Saat ada orang yang khawatir setiap memasuki Ramadhan apakah puasanya akan Allah Ta’ala terima, sebaiknya tidak perlu lagi khawatir tentang itu. Melainkan agar ia mulai untuk menyibukkan diri menimba ilmu yang insyaAllah mengundang rasa cinta langsung dari Allah Ta’ala.
Cukup jalankan puasa Ramadhan seperti biasanya, berusaha sebaik mungkin, kemudian percaya bahwa Allah akan menjaganya. Sudah, itu saja.
Sama seperti muslim yang bimbang dengan khilafiyah. Contohnya, beberapa muslim bingung apakah ia harus meninggalkan musik atau tidak.
Jika seseorang telah mencintai Tuhannya, ia secara otomatis mengetahui apa yang ia lakukan, dan ia teguh akan itu.

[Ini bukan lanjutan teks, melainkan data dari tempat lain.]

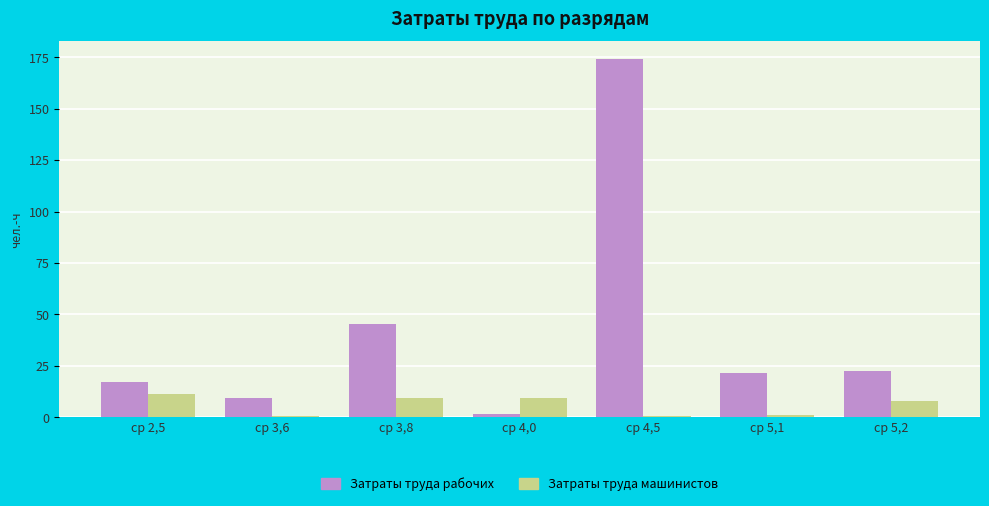

True or false: Затраты труда рабочих has a value of 25.0 at ср 2,5.

False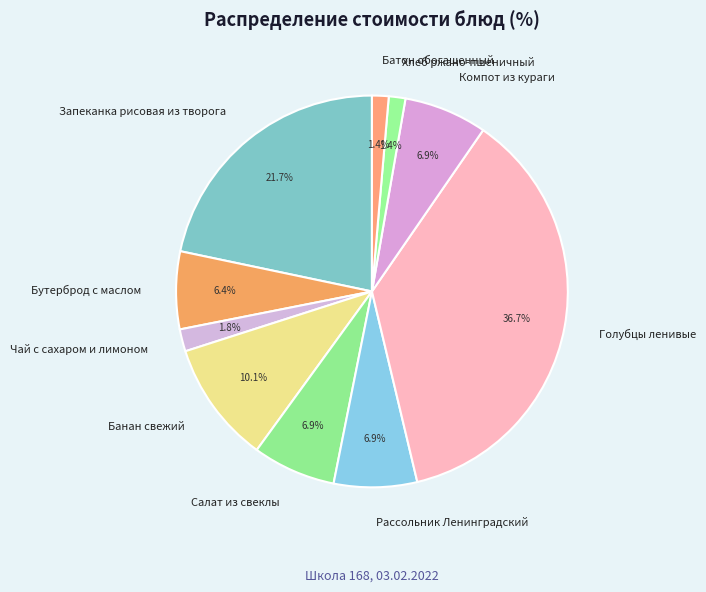

Count the number of slices in the pie.

10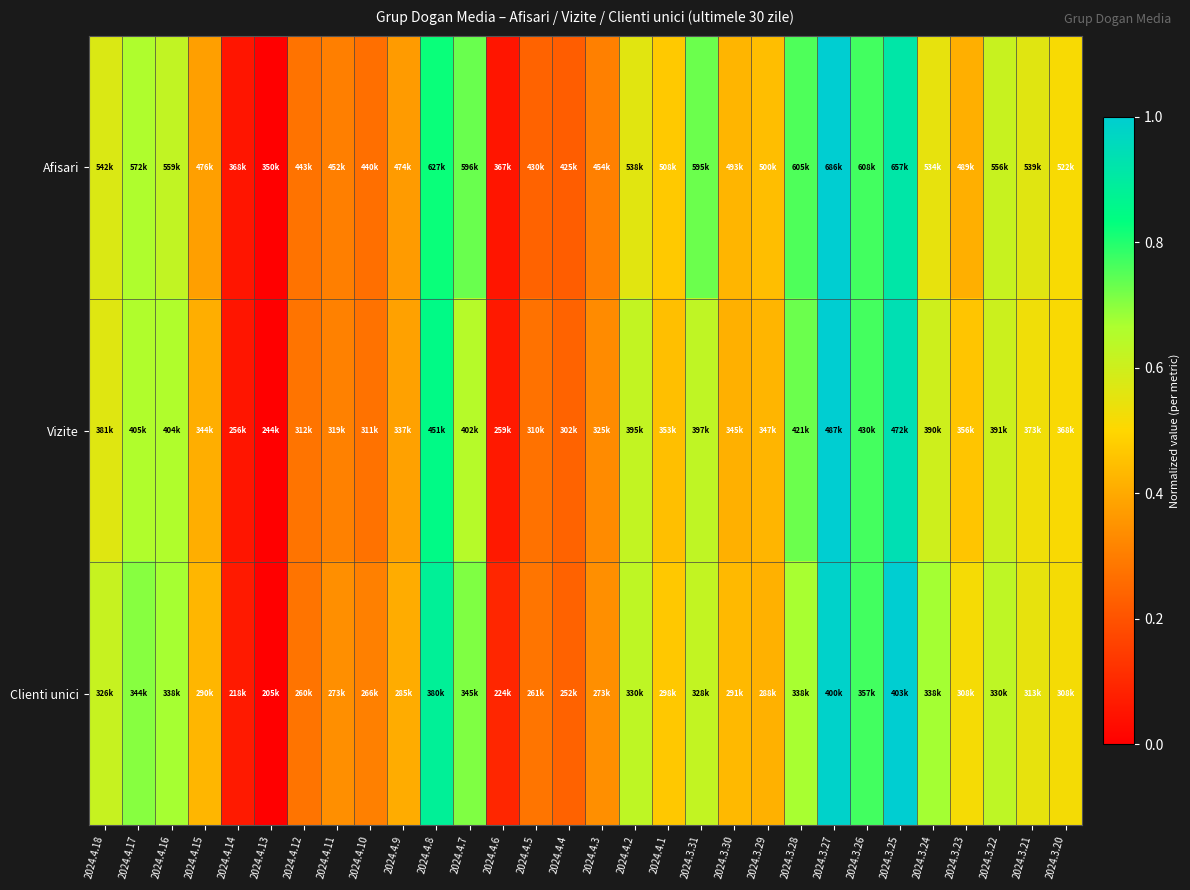

Reading left to right, extract all data points from this chart.

Afisari: 2024.4.18=0.6	2024.4.17=0.7	2024.4.16=0.6	2024.4.15=0.4	2024.4.14=0.1	2024.4.13=0.0	2024.4.12=0.3	2024.4.11=0.3	2024.4.10=0.3	2024.4.9=0.4	2024.4.8=0.8	2024.4.7=0.7	2024.4.6=0.1	2024.4.5=0.2	2024.4.4=0.2	2024.4.3=0.3	2024.4.2=0.6	2024.4.1=0.5	2024.3.31=0.7	2024.3.30=0.4	2024.3.29=0.4	2024.3.28=0.8	2024.3.27=1.0	2024.3.26=0.8	2024.3.25=0.9	2024.3.24=0.5	2024.3.23=0.4	2024.3.22=0.6	2024.3.21=0.6	2024.3.20=0.5
Vizite: 2024.4.18=0.6	2024.4.17=0.7	2024.4.16=0.7	2024.4.15=0.4	2024.4.14=0.1	2024.4.13=0.0	2024.4.12=0.3	2024.4.11=0.3	2024.4.10=0.3	2024.4.9=0.4	2024.4.8=0.8	2024.4.7=0.6	2024.4.6=0.1	2024.4.5=0.3	2024.4.4=0.2	2024.4.3=0.3	2024.4.2=0.6	2024.4.1=0.4	2024.3.31=0.6	2024.3.30=0.4	2024.3.29=0.4	2024.3.28=0.7	2024.3.27=1.0	2024.3.26=0.8	2024.3.25=0.9	2024.3.24=0.6	2024.3.23=0.5	2024.3.22=0.6	2024.3.21=0.5	2024.3.20=0.5
Clienti unici: 2024.4.18=0.6	2024.4.17=0.7	2024.4.16=0.7	2024.4.15=0.4	2024.4.14=0.1	2024.4.13=0.0	2024.4.12=0.3	2024.4.11=0.3	2024.4.10=0.3	2024.4.9=0.4	2024.4.8=0.9	2024.4.7=0.7	2024.4.6=0.1	2024.4.5=0.3	2024.4.4=0.2	2024.4.3=0.3	2024.4.2=0.6	2024.4.1=0.5	2024.3.31=0.6	2024.3.30=0.4	2024.3.29=0.4	2024.3.28=0.7	2024.3.27=1.0	2024.3.26=0.8	2024.3.25=1.0	2024.3.24=0.7	2024.3.23=0.5	2024.3.22=0.6	2024.3.21=0.5	2024.3.20=0.5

Misalnya, saat ada muslim memilih untuk mendengarkan musik karena ada ulama yang memperbolehkannya, ia akan otomatis mengetahui musik apa yang harus ia dengar jika itu dapat menunjang kehidupan dunianya seperti memberikannya inspirasi dan semangat kerja tanpa meninggalkan syariat dan kewajiban-kewajiban yang telah Allah tetapkan.
Atau jika seorang muslim memilih untuk meninggalkan musik dan ikut ulama yang mengharamkannya. Itu menjadi pilihannya, dan ia seharusnya tidak mengganggu orang lain yang lebih memilih mendengarkan musik.
Karena jika orang yang memilih musik itu haram menjelaskan alasan mengapa musik itu diharamkan, kemungkinan besar orang yang memilih musik halal ikut setuju dengan mereka. Mereka hanya mendengarkan musik yang tidak termasuk kategori atau alasan yang para ulama tetapkan keharamannya.
Begitu pun dengan khilafiyah yang lain. Bukankah para muslim ingin memperkenalkan Islam dengan cara yang paling damai dan menyenangkan?